> _Вопросы и задания_
1: Объясните по отрывку, почему Грин не шел, а именно «поплелся» к железной дороге.
2: Ответьте на вопросы по отрывку.
(а) Куда уходил санитарный поезд?
(б) Где была остановка, на которой Грина осмотрела врачебная комиссия?
(в) Каким комитетом с 15 марта 1920 года руководил Горький?
3: Определите, соответствуют ли утверждения отрывку. Ответ подтвердите точной цитатой.
(а) На станции стояло несколько поездов.
(б) Врач определил у Грина туберкулез.
(в) Врачебная комиссия дала Грину двухмесячный отпуск.

> _Текст упражнения_

┄┄┄┄┄┄┄┄┄┄

Однажды, изголодавшийся, грязный, завшивевший, обросший бородой, в замызганной шинели, с маленьким мешком за спиной, тусклым зимним утром сидел он в небольшой красноармейской чайной, битком набитой разговаривающими, поющими, ругающимися людьми.
Выйдя из чайной, Грин поплелся в сторону железной дороги. Именно поплелся, так как от слабости подгибались ноги. На станции поездов не было, лишь на третьем пути стоял санитарный поезд без паровоза. На одной из вагонных площадок Александр Степанович увидел врача.
– Ваш поезд куда уходит? – спросил Грин.
– В Петроград, – угрюмо ответил врач.
Александр Степанович попросил осмотреть его. Внимательно прослушав больного, врач буркнул: «Туберкулез», – и приказал санитару вымыть, остричь и положить Александра Степановича на койку. Через час Александр Степанович в чистом белье лежал в чистой постели.
Ночью поезд двинулся. Александр Степанович спал мертвым сном. Остановка в Великих Луках, – врачебная комиссия. Александр Степанович получает двухмесячный отпуск по болезни. Довезли до Петрограда. Жилья нет, все живут холодно и голодно. Александр Степанович ночует то у тех, то у других знакомых. Температурит. Больницы переполнены. Температура сорок. Боясь умереть, как многие тогда умирали, он идет за помощью к М. Горькому.
Н. Грин. Воспоминания об Александре Грине. Л, 1972
Александру Грину помог Горький, 15 марта 1920 года назначенный председателем Центрального комитета по улучшению быта ученых – ЦЕКУБУ.

┄┄┄┄┄┄┄┄┄┄

> _Записанные данные_
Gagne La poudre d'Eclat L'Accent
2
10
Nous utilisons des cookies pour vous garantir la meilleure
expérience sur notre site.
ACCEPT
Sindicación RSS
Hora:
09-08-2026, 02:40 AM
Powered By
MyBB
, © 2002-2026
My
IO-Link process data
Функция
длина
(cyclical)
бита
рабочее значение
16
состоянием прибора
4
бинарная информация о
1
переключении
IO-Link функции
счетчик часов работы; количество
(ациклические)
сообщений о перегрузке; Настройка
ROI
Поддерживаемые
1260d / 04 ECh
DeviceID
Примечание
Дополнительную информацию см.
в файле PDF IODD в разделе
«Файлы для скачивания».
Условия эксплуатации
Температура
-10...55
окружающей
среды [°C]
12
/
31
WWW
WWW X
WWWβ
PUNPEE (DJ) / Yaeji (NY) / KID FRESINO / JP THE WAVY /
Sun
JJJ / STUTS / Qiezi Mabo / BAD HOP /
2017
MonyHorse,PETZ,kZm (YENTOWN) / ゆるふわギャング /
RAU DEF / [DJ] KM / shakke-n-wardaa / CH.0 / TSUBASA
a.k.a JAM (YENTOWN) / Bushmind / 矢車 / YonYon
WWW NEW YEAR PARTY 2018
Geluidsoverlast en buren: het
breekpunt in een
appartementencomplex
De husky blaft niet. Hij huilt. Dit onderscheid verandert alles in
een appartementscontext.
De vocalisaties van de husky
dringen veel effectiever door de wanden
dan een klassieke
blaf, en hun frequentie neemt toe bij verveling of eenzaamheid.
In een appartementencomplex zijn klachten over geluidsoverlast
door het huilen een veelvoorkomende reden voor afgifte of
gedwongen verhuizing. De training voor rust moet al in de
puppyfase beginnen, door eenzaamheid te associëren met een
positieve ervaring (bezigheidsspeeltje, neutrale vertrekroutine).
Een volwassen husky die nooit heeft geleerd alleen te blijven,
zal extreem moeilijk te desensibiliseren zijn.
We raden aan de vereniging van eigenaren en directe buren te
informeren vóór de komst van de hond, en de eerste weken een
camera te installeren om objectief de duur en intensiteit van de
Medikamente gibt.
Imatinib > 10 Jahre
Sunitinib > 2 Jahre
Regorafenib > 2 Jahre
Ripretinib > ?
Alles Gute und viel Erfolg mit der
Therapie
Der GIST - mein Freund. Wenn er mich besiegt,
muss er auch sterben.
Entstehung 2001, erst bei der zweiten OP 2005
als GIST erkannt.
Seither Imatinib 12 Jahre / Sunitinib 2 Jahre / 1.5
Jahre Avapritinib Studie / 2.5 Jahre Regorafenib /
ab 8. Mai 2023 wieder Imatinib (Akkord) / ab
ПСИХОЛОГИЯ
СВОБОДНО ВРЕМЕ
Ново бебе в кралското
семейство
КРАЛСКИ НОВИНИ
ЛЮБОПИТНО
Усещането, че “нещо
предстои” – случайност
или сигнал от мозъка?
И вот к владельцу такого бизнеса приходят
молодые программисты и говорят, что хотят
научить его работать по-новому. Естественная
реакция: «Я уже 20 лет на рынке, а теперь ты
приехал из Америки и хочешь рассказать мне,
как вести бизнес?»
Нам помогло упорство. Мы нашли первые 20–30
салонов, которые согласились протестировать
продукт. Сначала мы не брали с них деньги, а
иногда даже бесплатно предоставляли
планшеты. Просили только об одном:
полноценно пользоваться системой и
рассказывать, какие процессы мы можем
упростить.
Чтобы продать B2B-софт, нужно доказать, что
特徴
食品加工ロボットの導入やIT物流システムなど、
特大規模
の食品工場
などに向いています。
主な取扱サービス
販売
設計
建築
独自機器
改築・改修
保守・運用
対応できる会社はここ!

┄┄┄┄┄┄┄┄┄┄

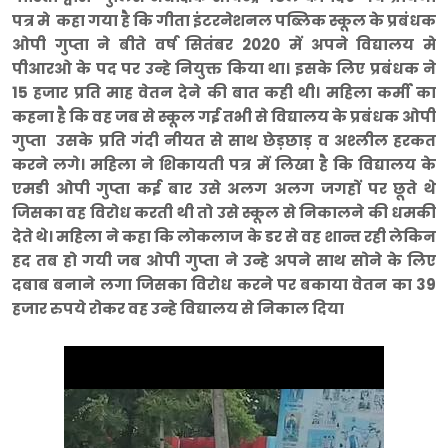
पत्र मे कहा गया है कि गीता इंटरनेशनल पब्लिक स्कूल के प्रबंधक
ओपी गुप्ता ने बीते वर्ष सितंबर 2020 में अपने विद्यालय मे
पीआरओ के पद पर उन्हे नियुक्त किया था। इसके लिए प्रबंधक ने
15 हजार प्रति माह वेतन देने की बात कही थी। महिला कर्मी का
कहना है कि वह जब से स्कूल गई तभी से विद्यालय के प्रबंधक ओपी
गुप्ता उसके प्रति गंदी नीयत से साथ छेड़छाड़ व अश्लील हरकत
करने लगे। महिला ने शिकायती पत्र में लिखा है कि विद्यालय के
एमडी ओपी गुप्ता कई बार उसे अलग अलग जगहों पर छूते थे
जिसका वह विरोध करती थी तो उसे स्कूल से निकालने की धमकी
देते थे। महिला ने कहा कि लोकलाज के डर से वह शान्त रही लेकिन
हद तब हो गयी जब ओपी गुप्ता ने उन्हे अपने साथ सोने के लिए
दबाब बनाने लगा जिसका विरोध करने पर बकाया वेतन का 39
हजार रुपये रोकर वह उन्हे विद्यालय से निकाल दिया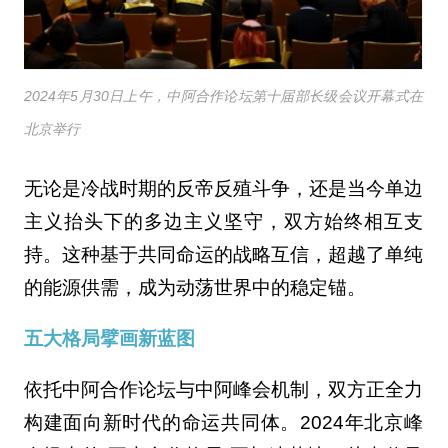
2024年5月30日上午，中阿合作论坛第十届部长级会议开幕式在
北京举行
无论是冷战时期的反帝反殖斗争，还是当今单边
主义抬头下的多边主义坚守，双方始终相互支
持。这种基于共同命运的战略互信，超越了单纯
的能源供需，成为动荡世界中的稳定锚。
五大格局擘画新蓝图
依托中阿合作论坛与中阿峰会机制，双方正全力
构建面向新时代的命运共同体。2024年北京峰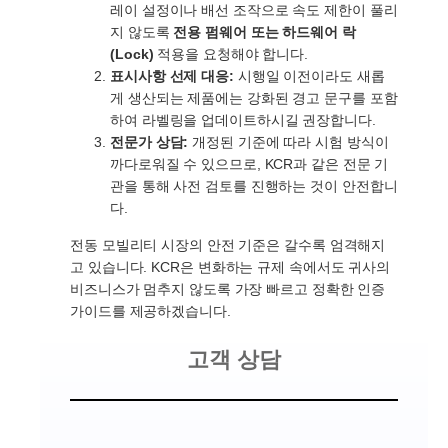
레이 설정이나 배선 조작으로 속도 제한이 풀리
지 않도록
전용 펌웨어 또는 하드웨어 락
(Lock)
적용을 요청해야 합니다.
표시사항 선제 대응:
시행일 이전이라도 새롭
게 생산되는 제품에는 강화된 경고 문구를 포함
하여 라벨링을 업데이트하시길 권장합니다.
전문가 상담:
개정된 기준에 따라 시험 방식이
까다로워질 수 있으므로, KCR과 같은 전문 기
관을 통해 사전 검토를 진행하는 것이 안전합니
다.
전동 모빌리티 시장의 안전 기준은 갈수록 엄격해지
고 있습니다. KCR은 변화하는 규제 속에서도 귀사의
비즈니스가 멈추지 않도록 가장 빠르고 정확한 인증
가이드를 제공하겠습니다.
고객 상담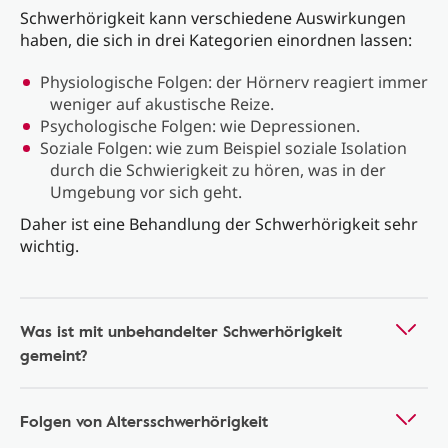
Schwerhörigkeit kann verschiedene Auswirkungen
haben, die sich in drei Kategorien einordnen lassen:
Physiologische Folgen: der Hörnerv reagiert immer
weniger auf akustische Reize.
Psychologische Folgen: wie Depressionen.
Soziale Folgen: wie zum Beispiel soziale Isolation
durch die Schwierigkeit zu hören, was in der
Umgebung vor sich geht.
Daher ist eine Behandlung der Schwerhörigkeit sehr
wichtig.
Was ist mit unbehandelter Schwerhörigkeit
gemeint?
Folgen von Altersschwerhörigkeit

┄┄┄┄┄┄┄┄┄┄

> _Ответы к заданиям_
1: Грин двигался медленно и с трудом, потому что от слабости у него подгибались ноги.

2:
(а) В Петроград.
(б) В Великих Луках.
(в) Центральным комитетом по улучшению быта ученых (ЦЕКУБУ).

3:
(а) Нет: «На станции поездов не было, лишь на третьем пути стоял санитарный поезд без паровоза».
(б) Да: «врач буркнул: „Туберкулез“».
(в) Да: «Александр Степанович получает двухмесячный отпуск по болезни».